- What you are asked to do
Copy out every line of text in the data below word for word, leaving out the picture markers.

- Data records
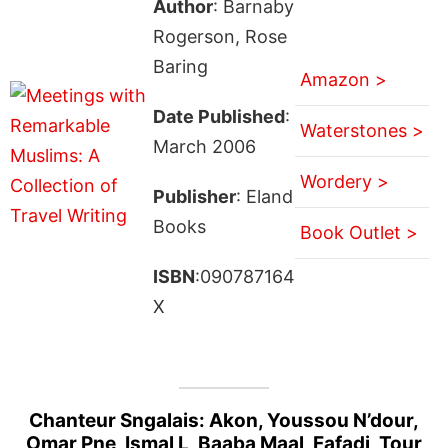
Author
: Barnaby
Rogerson, Rose
Baring
Amazon >
Date Published
:
Waterstones >
March 2006
Wordery >
Publisher
: Eland
Books
Book Outlet >
ISBN
:090787164
X
Chanteur Sngalais: Akon, Youssou N’dour,
Omar Pne, Ismal L, Baaba Maal, Fafadi, Tour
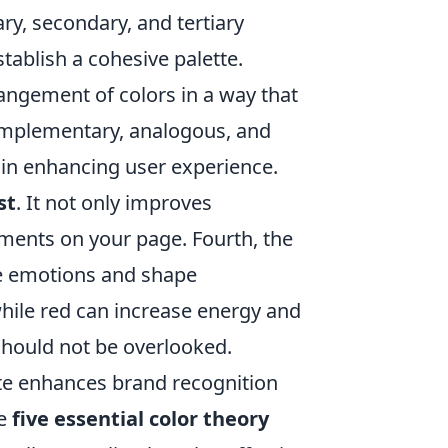
ry, secondary, and tertiary
stablish a cohesive palette.
rangement of colors in a way that
 complementary, analogous, and
 in enhancing user experience.
st
. It not only improves
lements on your page. Fourth, the
oke emotions and shape
while red can increase energy and
hould not be overlooked.
site enhances brand recognition
se
five essential color theory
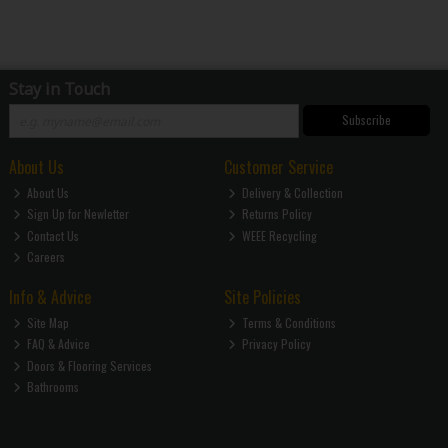
Stay in Touch
Subscribe
About Us
Customer Service
About Us
Delivery & Collection
Sign Up for Newletter
Returns Policy
Contact Us
WEEE Recycling
Careers
Info & Advice
Site Policies
Site Map
Terms & Conditions
FAQ & Advice
Privacy Policy
Doors & Flooring Services
Bathrooms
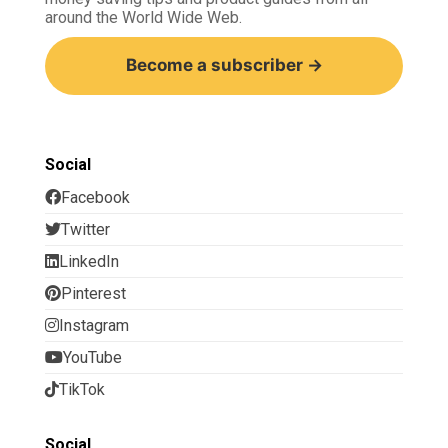
around the World Wide Web.
Become a subscriber →
Social
Facebook
Twitter
LinkedIn
Pinterest
Instagram
YouTube
TikTok
Social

- Your solution
Author
: Barnaby
Rogerson, Rose
Baring
Amazon >
Date Published
:
Waterstones >
March 2006
Wordery >
Publisher
: Eland
Books
Book Outlet >
ISBN
:090787164
X
Chanteur Sngalais: Akon, Youssou N’dour,
Omar Pne, Ismal L, Baaba Maal, Fafadi, Tour
ry, secondary, and tertiary
stablish a cohesive palette.
rangement of colors in a way that
 complementary, analogous, and
 in enhancing user experience.
st
. It not only improves
lements on your page. Fourth, the
oke emotions and shape
while red can increase energy and
hould not be overlooked.
site enhances brand recognition
se
five essential color theory
Stay in Touch
Subscribe
About Us
Customer Service
About Us
Delivery & Collection
Sign Up for Newletter
Returns Policy
Contact Us
WEEE Recycling
Careers
Info & Advice
Site Policies
Site Map
Terms & Conditions
FAQ & Advice
Privacy Policy
Doors & Flooring Services
Bathrooms
around the World Wide Web.
Become a subscriber →
Social
Facebook
Twitter
LinkedIn
Pinterest
Instagram
YouTube
TikTok
Social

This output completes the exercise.